Problem: Would you output all the data exactly as it stands?

Record set:
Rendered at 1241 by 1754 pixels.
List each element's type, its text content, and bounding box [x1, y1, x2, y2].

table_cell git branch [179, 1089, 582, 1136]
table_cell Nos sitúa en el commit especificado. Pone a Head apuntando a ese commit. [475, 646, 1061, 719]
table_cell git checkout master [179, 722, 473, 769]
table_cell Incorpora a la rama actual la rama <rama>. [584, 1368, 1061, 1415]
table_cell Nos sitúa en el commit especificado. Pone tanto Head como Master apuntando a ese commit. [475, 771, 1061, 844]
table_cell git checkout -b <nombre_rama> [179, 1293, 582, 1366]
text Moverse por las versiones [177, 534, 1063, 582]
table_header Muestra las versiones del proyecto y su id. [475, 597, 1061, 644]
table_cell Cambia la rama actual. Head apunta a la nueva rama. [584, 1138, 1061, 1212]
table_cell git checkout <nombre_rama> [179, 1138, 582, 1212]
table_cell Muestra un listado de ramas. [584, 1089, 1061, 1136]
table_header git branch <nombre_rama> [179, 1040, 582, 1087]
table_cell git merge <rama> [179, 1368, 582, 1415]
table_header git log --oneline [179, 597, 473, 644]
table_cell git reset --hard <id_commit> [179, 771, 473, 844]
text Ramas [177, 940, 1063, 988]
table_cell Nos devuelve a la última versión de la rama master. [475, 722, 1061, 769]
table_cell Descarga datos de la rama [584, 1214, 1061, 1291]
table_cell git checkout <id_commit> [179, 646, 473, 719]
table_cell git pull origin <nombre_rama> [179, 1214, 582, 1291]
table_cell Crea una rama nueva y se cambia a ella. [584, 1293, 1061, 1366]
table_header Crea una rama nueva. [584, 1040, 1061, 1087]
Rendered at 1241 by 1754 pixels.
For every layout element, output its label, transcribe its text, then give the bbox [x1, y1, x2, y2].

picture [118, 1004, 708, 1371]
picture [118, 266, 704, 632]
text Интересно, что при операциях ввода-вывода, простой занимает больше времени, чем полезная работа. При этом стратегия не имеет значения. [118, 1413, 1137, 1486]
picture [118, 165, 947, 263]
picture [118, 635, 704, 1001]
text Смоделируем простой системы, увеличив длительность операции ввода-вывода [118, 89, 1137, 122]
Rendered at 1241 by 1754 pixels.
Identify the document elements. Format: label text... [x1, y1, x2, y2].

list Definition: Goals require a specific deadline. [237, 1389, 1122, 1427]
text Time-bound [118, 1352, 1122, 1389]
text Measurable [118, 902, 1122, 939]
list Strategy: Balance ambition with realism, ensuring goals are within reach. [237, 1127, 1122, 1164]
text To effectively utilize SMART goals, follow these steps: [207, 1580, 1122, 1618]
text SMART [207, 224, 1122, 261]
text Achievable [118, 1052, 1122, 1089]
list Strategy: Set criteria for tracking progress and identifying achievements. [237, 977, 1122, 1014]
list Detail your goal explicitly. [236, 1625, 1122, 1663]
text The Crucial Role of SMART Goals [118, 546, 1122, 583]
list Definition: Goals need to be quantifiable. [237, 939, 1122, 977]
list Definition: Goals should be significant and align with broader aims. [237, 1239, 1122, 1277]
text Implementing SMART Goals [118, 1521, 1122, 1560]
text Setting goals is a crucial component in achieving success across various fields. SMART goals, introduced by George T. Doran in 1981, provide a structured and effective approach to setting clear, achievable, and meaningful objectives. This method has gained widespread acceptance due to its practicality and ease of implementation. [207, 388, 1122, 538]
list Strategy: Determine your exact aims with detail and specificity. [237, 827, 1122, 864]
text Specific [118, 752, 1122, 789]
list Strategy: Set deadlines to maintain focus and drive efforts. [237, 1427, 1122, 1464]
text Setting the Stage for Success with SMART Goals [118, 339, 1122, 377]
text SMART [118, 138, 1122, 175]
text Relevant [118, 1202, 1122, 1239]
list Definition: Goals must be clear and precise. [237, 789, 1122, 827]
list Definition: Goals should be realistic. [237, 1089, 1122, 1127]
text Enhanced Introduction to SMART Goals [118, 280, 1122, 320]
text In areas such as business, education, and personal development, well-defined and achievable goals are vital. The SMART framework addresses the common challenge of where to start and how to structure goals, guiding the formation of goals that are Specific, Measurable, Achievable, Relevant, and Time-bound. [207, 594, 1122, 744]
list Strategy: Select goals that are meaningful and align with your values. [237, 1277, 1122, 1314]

Solution:
Rendered at 1241 by 1754 pixels.
List each element's type, its text content, and bounding box [x1, y1, x2, y2].

table_cell git branch [179, 1089, 582, 1136]
table_cell Nos sitúa en el commit especificado. Pone a Head apuntando a ese commit. [475, 646, 1061, 719]
table_cell git checkout master [179, 722, 473, 769]
table_cell Incorpora a la rama actual la rama <rama>. [584, 1368, 1061, 1415]
table_cell Nos sitúa en el commit especificado. Pone tanto Head como Master apuntando a ese commit. [475, 771, 1061, 844]
table_cell git checkout -b <nombre_rama> [179, 1293, 582, 1366]
text Moverse por las versiones [177, 534, 1063, 582]
table_header Muestra las versiones del proyecto y su id. [475, 597, 1061, 644]
table_cell Cambia la rama actual. Head apunta a la nueva rama. [584, 1138, 1061, 1212]
table_cell git checkout <nombre_rama> [179, 1138, 582, 1212]
table_cell Muestra un listado de ramas. [584, 1089, 1061, 1136]
table_header git branch <nombre_rama> [179, 1040, 582, 1087]
table_cell git merge <rama> [179, 1368, 582, 1415]
table_header git log --oneline [179, 597, 473, 644]
table_cell git reset --hard <id_commit> [179, 771, 473, 844]
text Ramas [177, 940, 1063, 988]
table_cell Nos devuelve a la última versión de la rama master. [475, 722, 1061, 769]
table_cell Descarga datos de la rama [584, 1214, 1061, 1291]
table_cell git checkout <id_commit> [179, 646, 473, 719]
table_cell git pull origin <nombre_rama> [179, 1214, 582, 1291]
table_cell Crea una rama nueva y se cambia a ella. [584, 1293, 1061, 1366]
table_header Crea una rama nueva. [584, 1040, 1061, 1087]
Rendered at 1241 by 1754 pixels.
For every layout element, output its label, transcribe its text, then give the bbox [x1, y1, x2, y2].

picture [118, 1004, 708, 1371]
picture [118, 266, 704, 632]
text Интересно, что при операциях ввода-вывода, простой занимает больше времени, чем полезная работа. При этом стратегия не имеет значения. [118, 1413, 1137, 1486]
picture [118, 165, 947, 263]
picture [118, 635, 704, 1001]
text Смоделируем простой системы, увеличив длительность операции ввода-вывода [118, 89, 1137, 122]
Rendered at 1241 by 1754 pixels.
Identify the document elements. Format: label text... [x1, y1, x2, y2].

list Definition: Goals require a specific deadline. [237, 1389, 1122, 1427]
text Time-bound [118, 1352, 1122, 1389]
text Measurable [118, 902, 1122, 939]
list Strategy: Balance ambition with realism, ensuring goals are within reach. [237, 1127, 1122, 1164]
text To effectively utilize SMART goals, follow these steps: [207, 1580, 1122, 1618]
text SMART [207, 224, 1122, 261]
text Achievable [118, 1052, 1122, 1089]
list Strategy: Set criteria for tracking progress and identifying achievements. [237, 977, 1122, 1014]
list Detail your goal explicitly. [236, 1625, 1122, 1663]
text The Crucial Role of SMART Goals [118, 546, 1122, 583]
list Definition: Goals need to be quantifiable. [237, 939, 1122, 977]
list Definition: Goals should be significant and align with broader aims. [237, 1239, 1122, 1277]
text Implementing SMART Goals [118, 1521, 1122, 1560]
text Setting goals is a crucial component in achieving success across various fields. SMART goals, introduced by George T. Doran in 1981, provide a structured and effective approach to setting clear, achievable, and meaningful objectives. This method has gained widespread acceptance due to its practicality and ease of implementation. [207, 388, 1122, 538]
list Strategy: Determine your exact aims with detail and specificity. [237, 827, 1122, 864]
text Specific [118, 752, 1122, 789]
list Strategy: Set deadlines to maintain focus and drive efforts. [237, 1427, 1122, 1464]
text Setting the Stage for Success with SMART Goals [118, 339, 1122, 377]
text SMART [118, 138, 1122, 175]
text Relevant [118, 1202, 1122, 1239]
list Definition: Goals must be clear and precise. [237, 789, 1122, 827]
list Definition: Goals should be realistic. [237, 1089, 1122, 1127]
text Enhanced Introduction to SMART Goals [118, 280, 1122, 320]
text In areas such as business, education, and personal development, well-defined and achievable goals are vital. The SMART framework addresses the common challenge of where to start and how to structure goals, guiding the formation of goals that are Specific, Measurable, Achievable, Relevant, and Time-bound. [207, 594, 1122, 744]
list Strategy: Select goals that are meaningful and align with your values. [237, 1277, 1122, 1314]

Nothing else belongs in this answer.